Start of Entries provided

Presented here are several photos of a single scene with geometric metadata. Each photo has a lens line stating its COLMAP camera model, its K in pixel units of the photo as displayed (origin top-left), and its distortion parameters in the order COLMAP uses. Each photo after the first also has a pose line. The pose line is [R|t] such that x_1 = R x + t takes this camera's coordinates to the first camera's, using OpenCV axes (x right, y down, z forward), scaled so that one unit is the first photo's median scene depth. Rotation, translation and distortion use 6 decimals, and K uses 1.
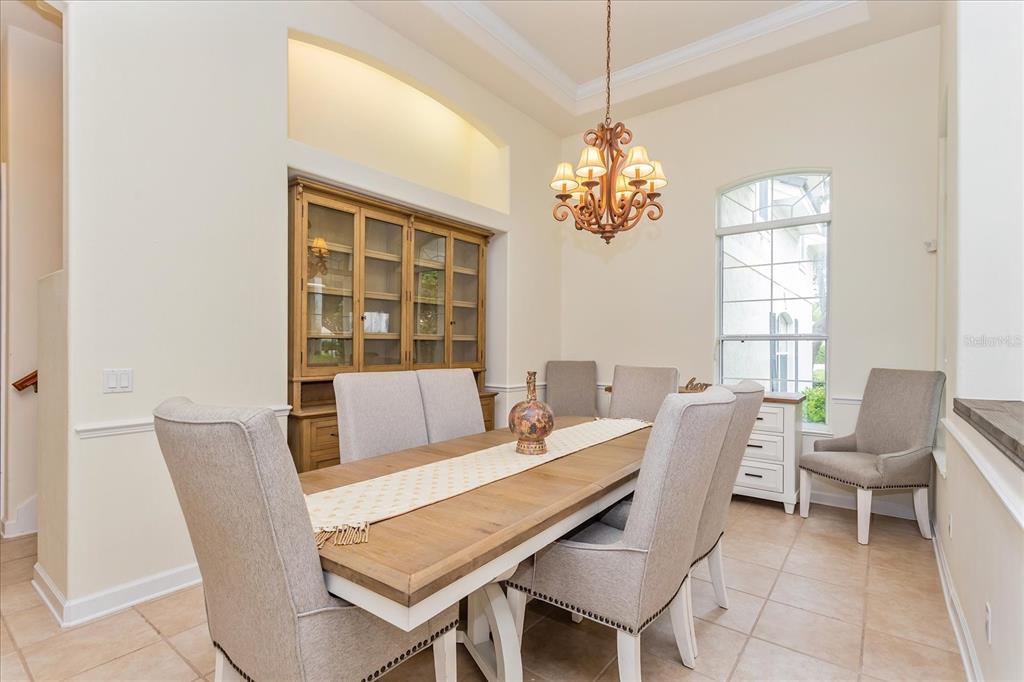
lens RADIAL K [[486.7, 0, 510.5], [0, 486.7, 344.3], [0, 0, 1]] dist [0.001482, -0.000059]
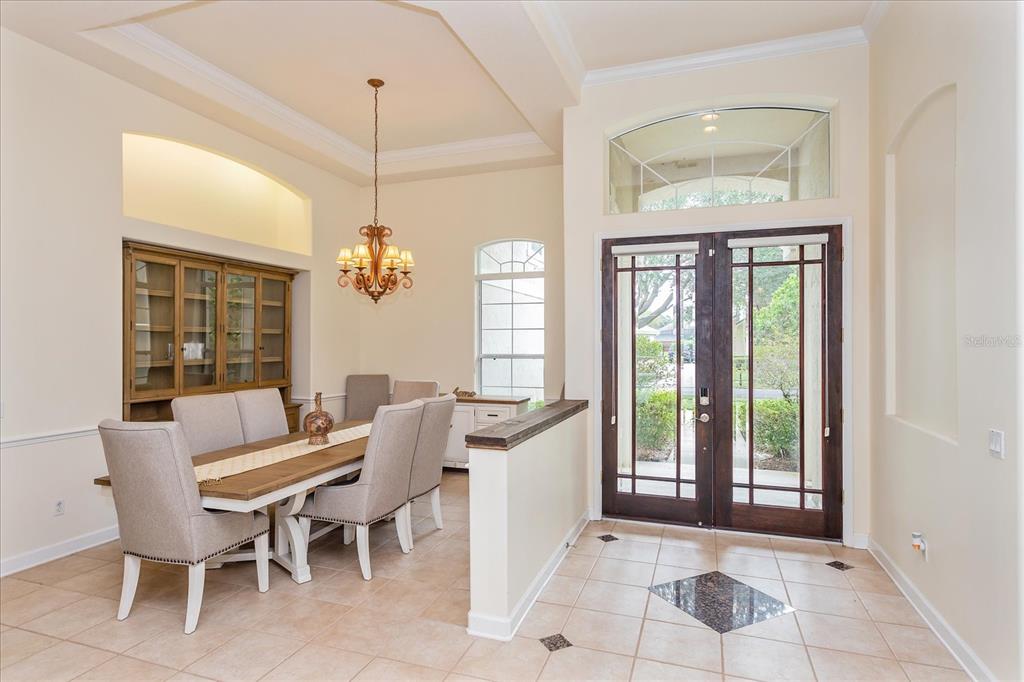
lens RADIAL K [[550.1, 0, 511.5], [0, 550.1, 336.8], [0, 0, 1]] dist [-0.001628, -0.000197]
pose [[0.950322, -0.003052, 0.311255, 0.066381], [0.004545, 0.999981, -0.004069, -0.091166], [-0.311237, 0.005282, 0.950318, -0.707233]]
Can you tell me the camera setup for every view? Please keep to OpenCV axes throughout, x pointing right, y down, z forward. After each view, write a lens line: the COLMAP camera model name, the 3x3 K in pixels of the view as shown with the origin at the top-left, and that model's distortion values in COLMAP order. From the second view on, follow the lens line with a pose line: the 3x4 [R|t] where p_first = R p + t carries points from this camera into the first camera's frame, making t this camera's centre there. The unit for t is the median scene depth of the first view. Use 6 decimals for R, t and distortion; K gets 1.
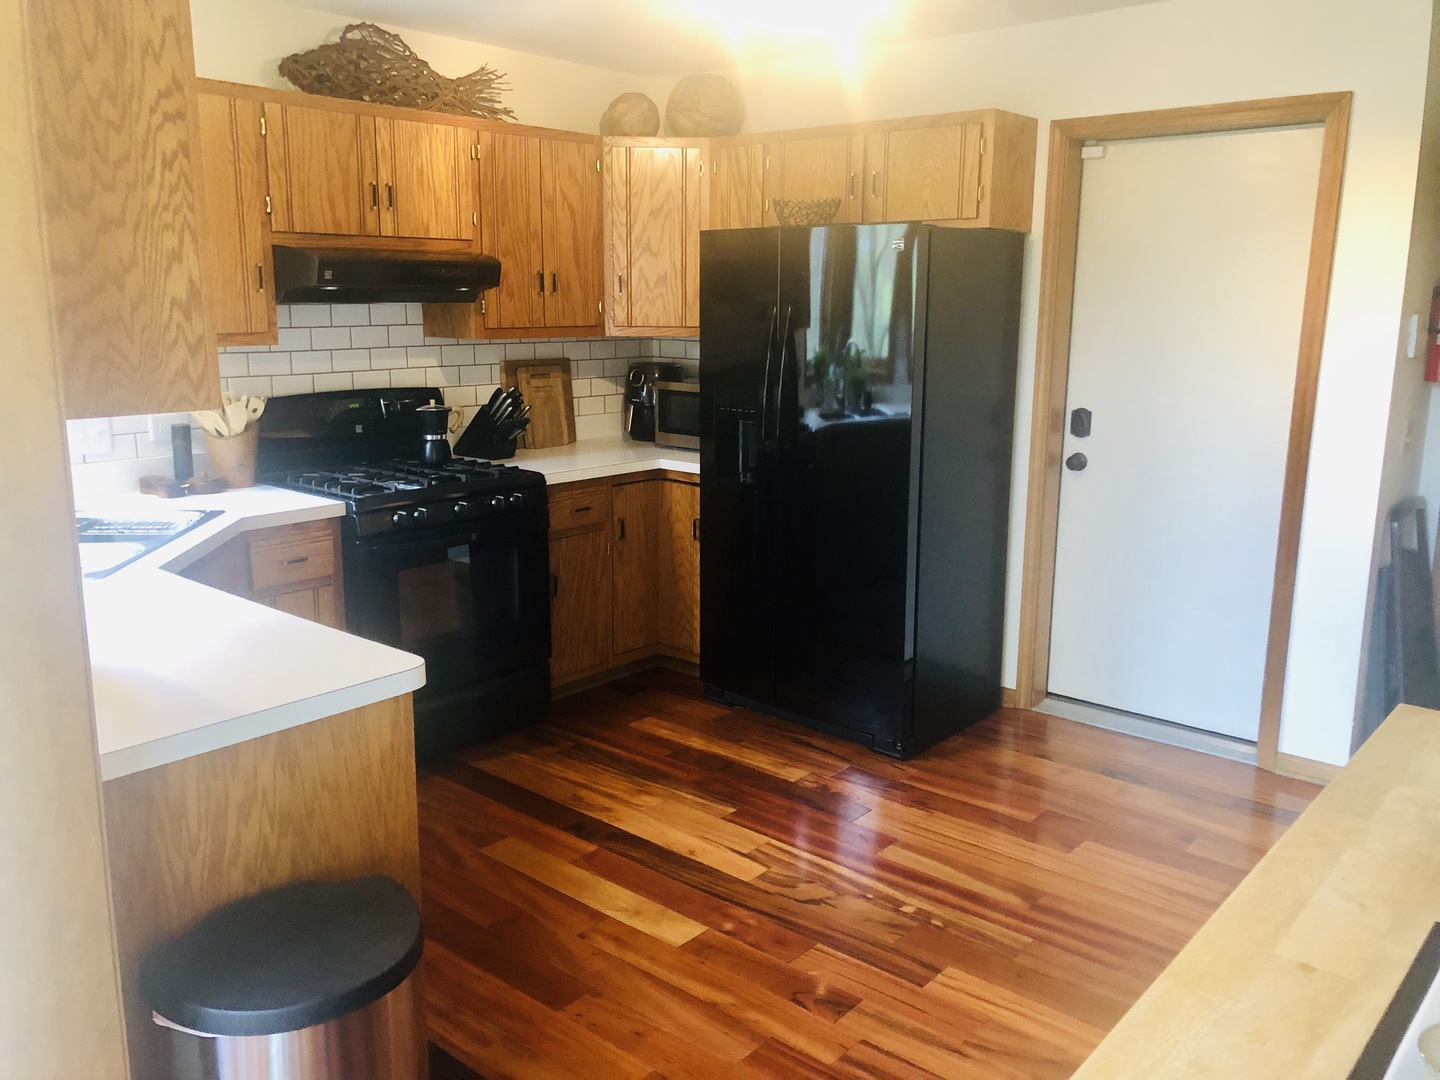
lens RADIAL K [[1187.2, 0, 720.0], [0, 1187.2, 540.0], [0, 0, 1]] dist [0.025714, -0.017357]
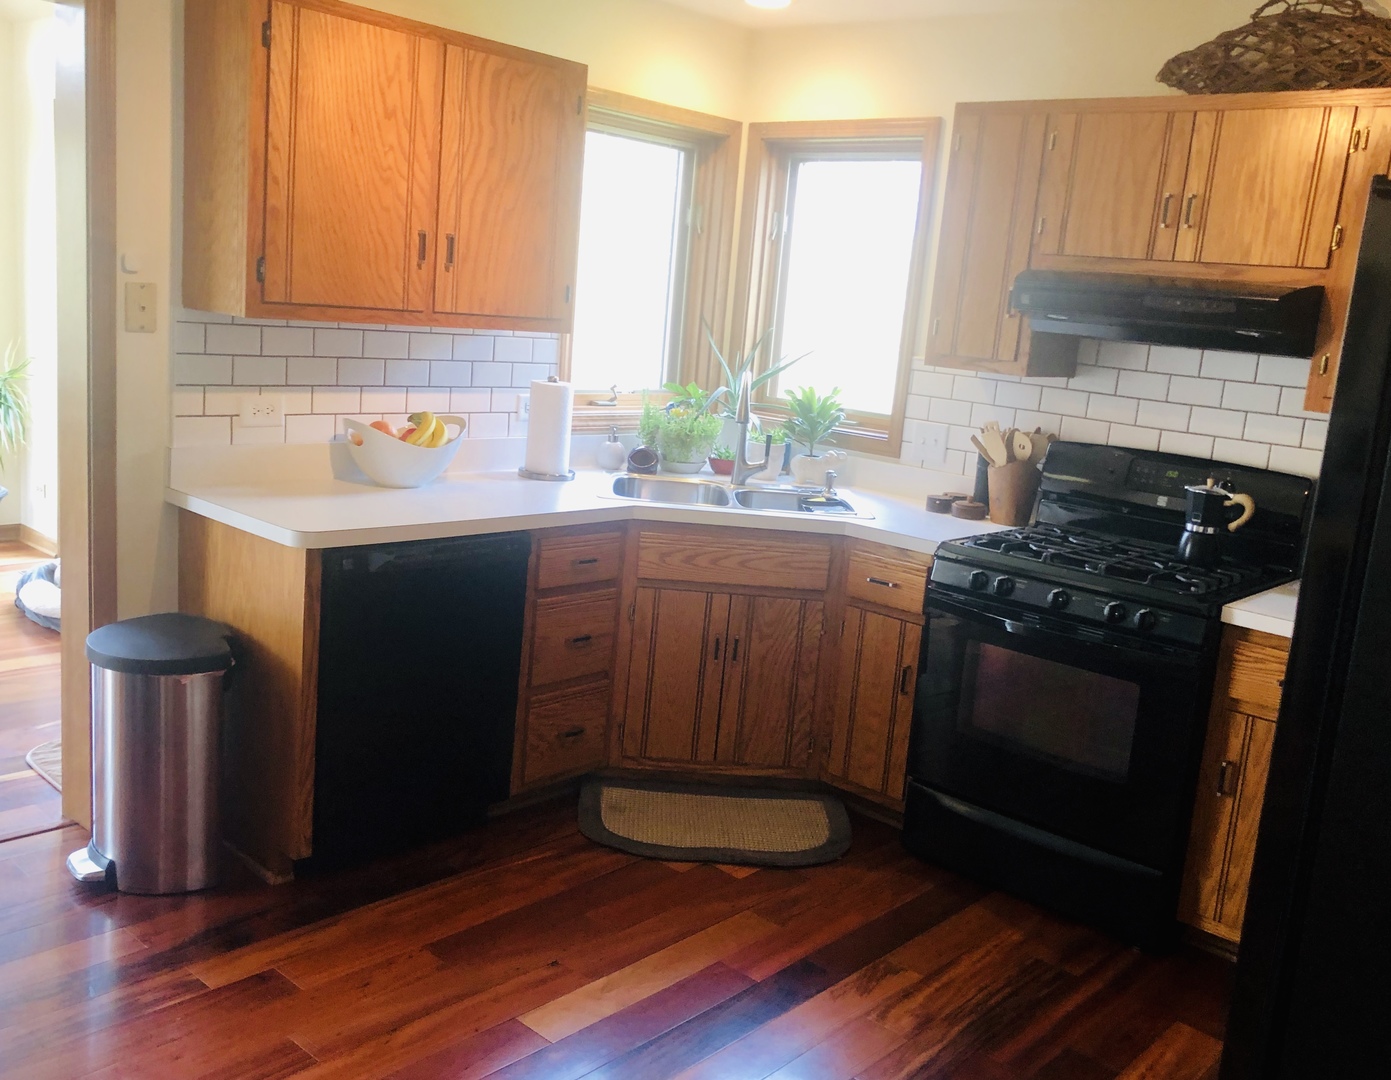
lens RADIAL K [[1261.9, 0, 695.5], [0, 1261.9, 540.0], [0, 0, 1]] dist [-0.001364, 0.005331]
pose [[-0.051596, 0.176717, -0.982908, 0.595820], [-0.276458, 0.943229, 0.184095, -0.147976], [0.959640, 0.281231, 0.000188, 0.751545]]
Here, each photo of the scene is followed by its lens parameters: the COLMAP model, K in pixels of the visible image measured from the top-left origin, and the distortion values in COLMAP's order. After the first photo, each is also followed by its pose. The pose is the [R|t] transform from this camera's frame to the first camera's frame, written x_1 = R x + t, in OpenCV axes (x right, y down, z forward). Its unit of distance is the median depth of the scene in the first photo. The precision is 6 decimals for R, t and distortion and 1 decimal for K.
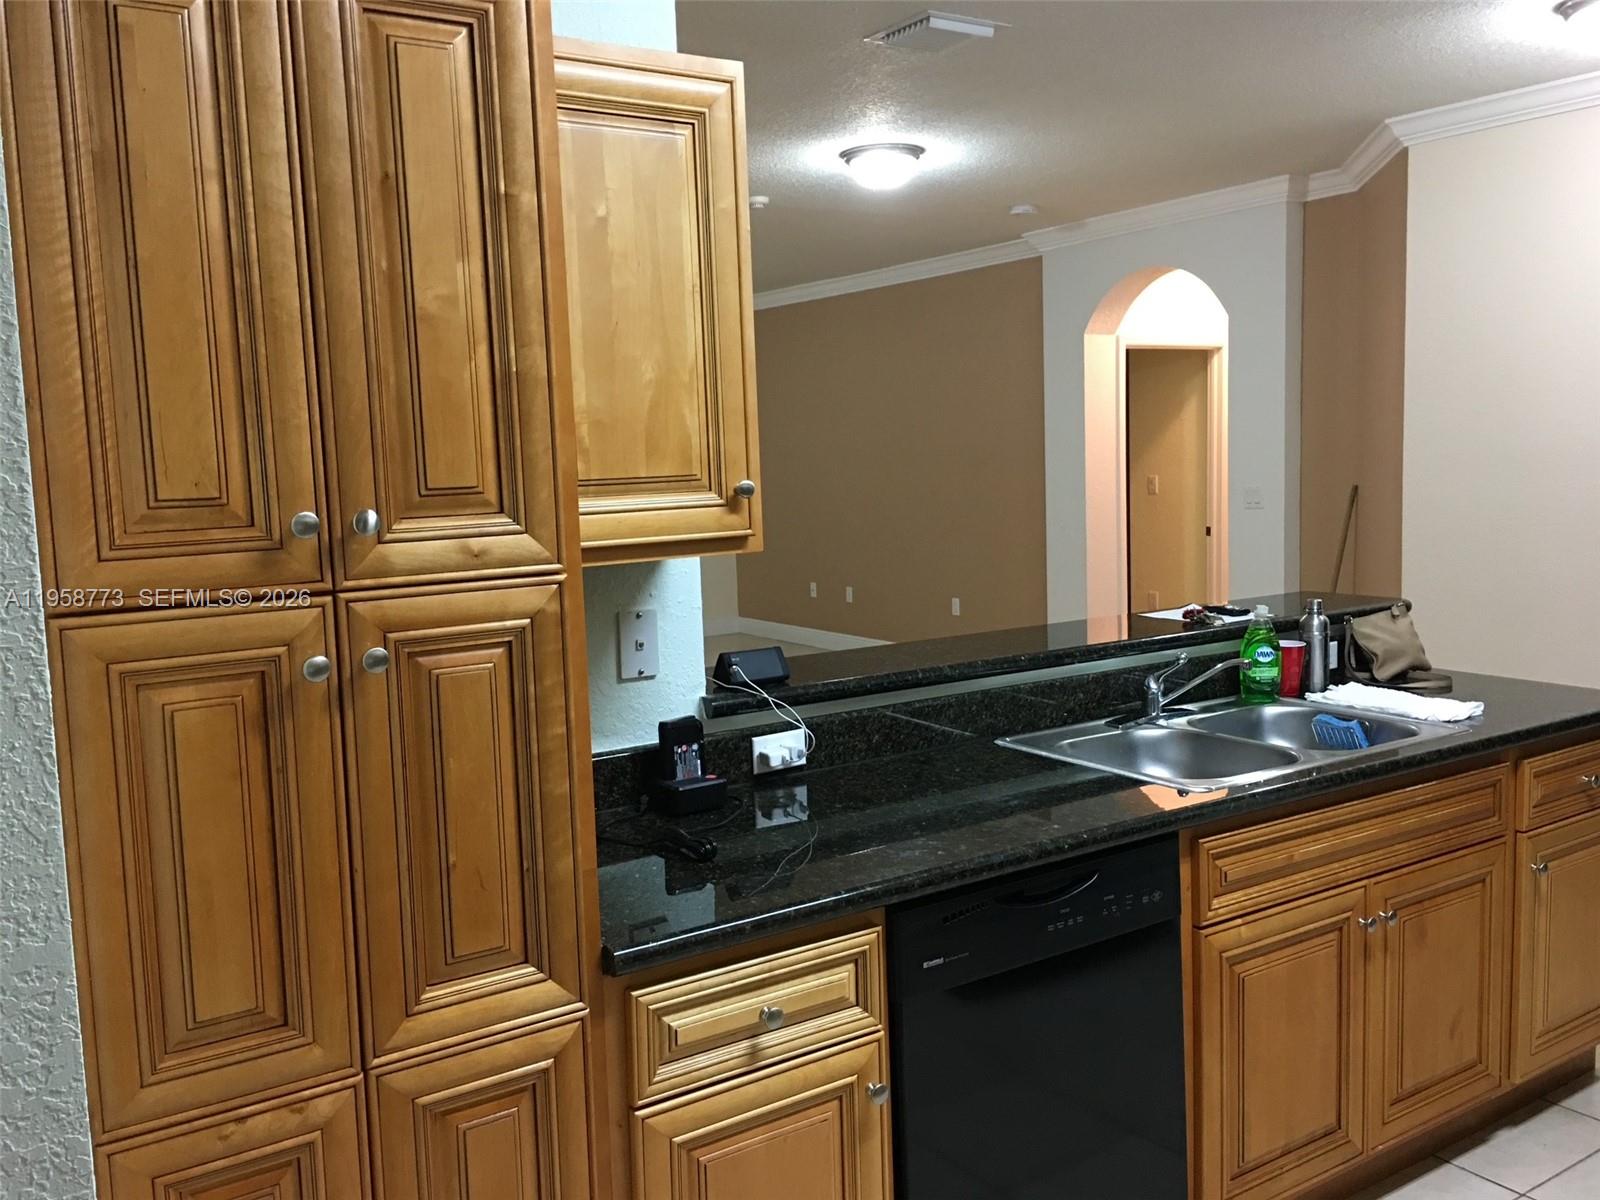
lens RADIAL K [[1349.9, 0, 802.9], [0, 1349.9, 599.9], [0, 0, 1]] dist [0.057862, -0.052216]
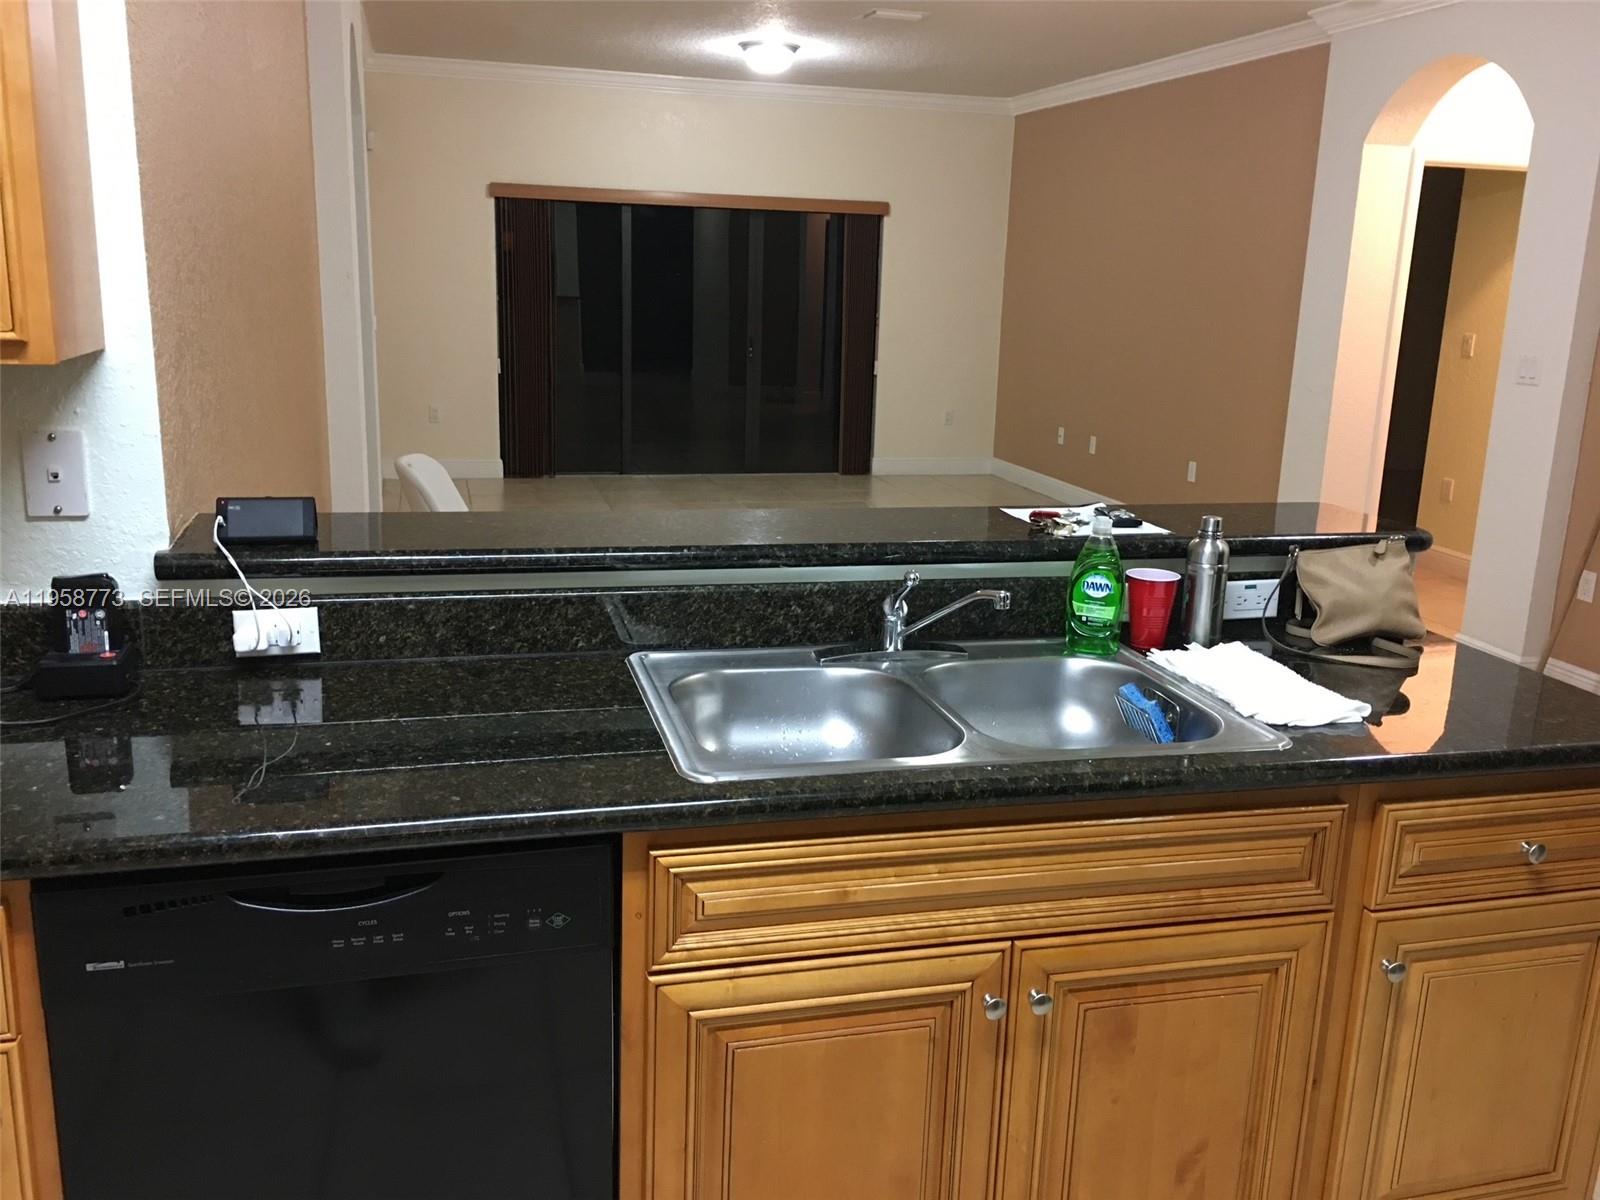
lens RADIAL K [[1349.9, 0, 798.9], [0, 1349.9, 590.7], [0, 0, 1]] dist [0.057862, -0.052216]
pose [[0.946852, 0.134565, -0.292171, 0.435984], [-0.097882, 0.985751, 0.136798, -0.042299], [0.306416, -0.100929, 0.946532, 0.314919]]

End of Entries provided

| Work request |
From the material above, write out exactly the lines from the line with "Can you tell" through the closing line, inclusive, and no pictures.

| Answer box |
Can you tell me the camera setup for every view? Please keep to OpenCV axes throughout, x pointing right, y down, z forward. After each view, write a lens line: the COLMAP camera model name, the 3x3 K in pixels of the view as shown with the origin at the top-left, and that model's distortion values in COLMAP order. From the second view on, follow the lens line with a pose line: the 3x4 [R|t] where p_first = R p + t carries points from this camera into the first camera's frame, making t this camera's centre there. The unit for t is the median scene depth of the first view. Use 6 decimals for R, t and distortion; K gets 1.
lens RADIAL K [[1187.2, 0, 720.0], [0, 1187.2, 540.0], [0, 0, 1]] dist [0.025714, -0.017357]
lens RADIAL K [[1261.9, 0, 695.5], [0, 1261.9, 540.0], [0, 0, 1]] dist [-0.001364, 0.005331]
pose [[-0.051596, 0.176717, -0.982908, 0.595820], [-0.276458, 0.943229, 0.184095, -0.147976], [0.959640, 0.281231, 0.000188, 0.751545]]
Here, each photo of the scene is followed by its lens parameters: the COLMAP model, K in pixels of the visible image measured from the top-left origin, and the distortion values in COLMAP's order. After the first photo, each is also followed by its pose. The pose is the [R|t] transform from this camera's frame to the first camera's frame, written x_1 = R x + t, in OpenCV axes (x right, y down, z forward). Its unit of distance is the median depth of the scene in the first photo. The precision is 6 decimals for R, t and distortion and 1 decimal for K.
lens RADIAL K [[1349.9, 0, 802.9], [0, 1349.9, 599.9], [0, 0, 1]] dist [0.057862, -0.052216]
lens RADIAL K [[1349.9, 0, 798.9], [0, 1349.9, 590.7], [0, 0, 1]] dist [0.057862, -0.052216]
pose [[0.946852, 0.134565, -0.292171, 0.435984], [-0.097882, 0.985751, 0.136798, -0.042299], [0.306416, -0.100929, 0.946532, 0.314919]]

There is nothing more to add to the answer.